DZ: I’m still working on ‘Signs of Your Identity’ — this year I spent a couple months in Australia, and next year I’ll spend most of the year on the road in the U.S. I plan to cover the parallel systems of coercive assimilation education that existed for Indigenous children in New Zealand, Norway, Greenland, Taiwan, Peru… there are so many countries where nearly identical schools existed. I think this project could take me another ten years to complete. And I hope to eventually make a small book for each country I work in, to be used as a localized teaching tool, and to create one massive book at the end that incorporates the historical photos, archival material, and family images that I’ve also been collecting along the way.

__________

Notes: 

Daniella Zalcman is a documentary photographer based between London and New York. She is a multiple grantee of the Pulitzer Center on Crisis Reporting, a fellow with the International Women’s Media Foundation, and the founder of Women Photograph, an initiative working to elevate the voices of female and non-binary visual journalists.

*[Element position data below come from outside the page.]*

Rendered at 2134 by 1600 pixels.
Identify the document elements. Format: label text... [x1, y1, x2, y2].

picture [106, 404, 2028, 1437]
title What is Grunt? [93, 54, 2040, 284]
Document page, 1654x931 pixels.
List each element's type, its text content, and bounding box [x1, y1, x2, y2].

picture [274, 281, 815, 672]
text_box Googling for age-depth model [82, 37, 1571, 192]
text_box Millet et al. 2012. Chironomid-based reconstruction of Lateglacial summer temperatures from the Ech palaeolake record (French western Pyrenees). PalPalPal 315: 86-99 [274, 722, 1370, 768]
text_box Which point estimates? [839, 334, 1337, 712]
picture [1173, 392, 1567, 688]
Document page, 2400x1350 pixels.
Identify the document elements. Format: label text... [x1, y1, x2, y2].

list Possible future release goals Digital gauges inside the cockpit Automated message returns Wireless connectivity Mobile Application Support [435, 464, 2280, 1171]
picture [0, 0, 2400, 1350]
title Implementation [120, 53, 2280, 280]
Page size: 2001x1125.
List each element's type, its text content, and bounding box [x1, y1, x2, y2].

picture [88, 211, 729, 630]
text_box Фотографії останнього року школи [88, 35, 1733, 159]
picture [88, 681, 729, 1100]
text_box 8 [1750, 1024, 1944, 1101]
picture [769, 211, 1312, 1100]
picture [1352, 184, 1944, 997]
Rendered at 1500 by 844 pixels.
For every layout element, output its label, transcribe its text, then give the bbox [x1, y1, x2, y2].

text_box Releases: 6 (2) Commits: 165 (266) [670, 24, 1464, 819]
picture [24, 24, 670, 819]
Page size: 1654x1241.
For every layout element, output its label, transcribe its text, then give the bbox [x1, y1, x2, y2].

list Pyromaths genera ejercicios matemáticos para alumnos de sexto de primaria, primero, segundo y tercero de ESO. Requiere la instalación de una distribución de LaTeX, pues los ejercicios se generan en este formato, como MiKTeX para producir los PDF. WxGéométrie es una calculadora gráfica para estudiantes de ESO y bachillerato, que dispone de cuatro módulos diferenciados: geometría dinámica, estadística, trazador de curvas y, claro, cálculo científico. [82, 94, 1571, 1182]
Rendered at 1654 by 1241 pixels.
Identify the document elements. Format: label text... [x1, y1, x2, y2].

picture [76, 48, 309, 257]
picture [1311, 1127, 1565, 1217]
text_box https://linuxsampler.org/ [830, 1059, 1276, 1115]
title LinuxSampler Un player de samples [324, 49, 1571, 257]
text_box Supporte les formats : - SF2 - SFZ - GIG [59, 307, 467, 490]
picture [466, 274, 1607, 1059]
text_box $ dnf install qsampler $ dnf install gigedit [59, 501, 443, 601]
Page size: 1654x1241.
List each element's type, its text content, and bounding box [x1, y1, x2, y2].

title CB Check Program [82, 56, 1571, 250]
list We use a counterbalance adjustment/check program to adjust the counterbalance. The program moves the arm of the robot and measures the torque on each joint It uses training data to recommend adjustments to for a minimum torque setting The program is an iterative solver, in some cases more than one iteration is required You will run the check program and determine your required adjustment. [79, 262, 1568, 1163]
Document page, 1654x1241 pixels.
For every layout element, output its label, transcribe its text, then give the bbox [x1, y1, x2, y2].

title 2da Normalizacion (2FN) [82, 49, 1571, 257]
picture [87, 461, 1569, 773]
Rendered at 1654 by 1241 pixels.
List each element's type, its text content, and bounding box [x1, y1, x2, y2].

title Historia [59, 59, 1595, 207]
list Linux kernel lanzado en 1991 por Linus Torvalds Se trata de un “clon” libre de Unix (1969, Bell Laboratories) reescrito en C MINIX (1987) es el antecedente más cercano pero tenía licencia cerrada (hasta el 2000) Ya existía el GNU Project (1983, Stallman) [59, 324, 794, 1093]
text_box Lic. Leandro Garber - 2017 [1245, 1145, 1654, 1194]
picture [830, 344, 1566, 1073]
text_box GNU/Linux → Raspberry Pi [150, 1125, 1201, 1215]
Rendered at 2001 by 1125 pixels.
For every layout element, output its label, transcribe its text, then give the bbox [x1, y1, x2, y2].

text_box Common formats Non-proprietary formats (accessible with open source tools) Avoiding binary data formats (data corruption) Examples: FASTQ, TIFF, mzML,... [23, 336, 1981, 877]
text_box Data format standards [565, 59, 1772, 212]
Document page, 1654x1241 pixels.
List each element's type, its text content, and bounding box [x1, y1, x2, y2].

Her work tends to focus on the legacies of western colonization, from the rise of homophobia in East Africa to the forced assimilation education of indigenous children in North America. Her ongoing project, Signs of Your Identity, is the recipient of the 2017 Arnold Newman Prize, a 2017 Robert F Kennedy Journalism Award, the 2016 FotoEvidence Book Award, the 2016Magnum Foundation’s Inge Morath Award, and part of Open Society Foundation’s Moving Walls 24.

Daniella regularly lectures at high schools and universities, and is available for assignments and speaking engagements internationally. She graduated from Columbia University with a degree in architecture in 2009.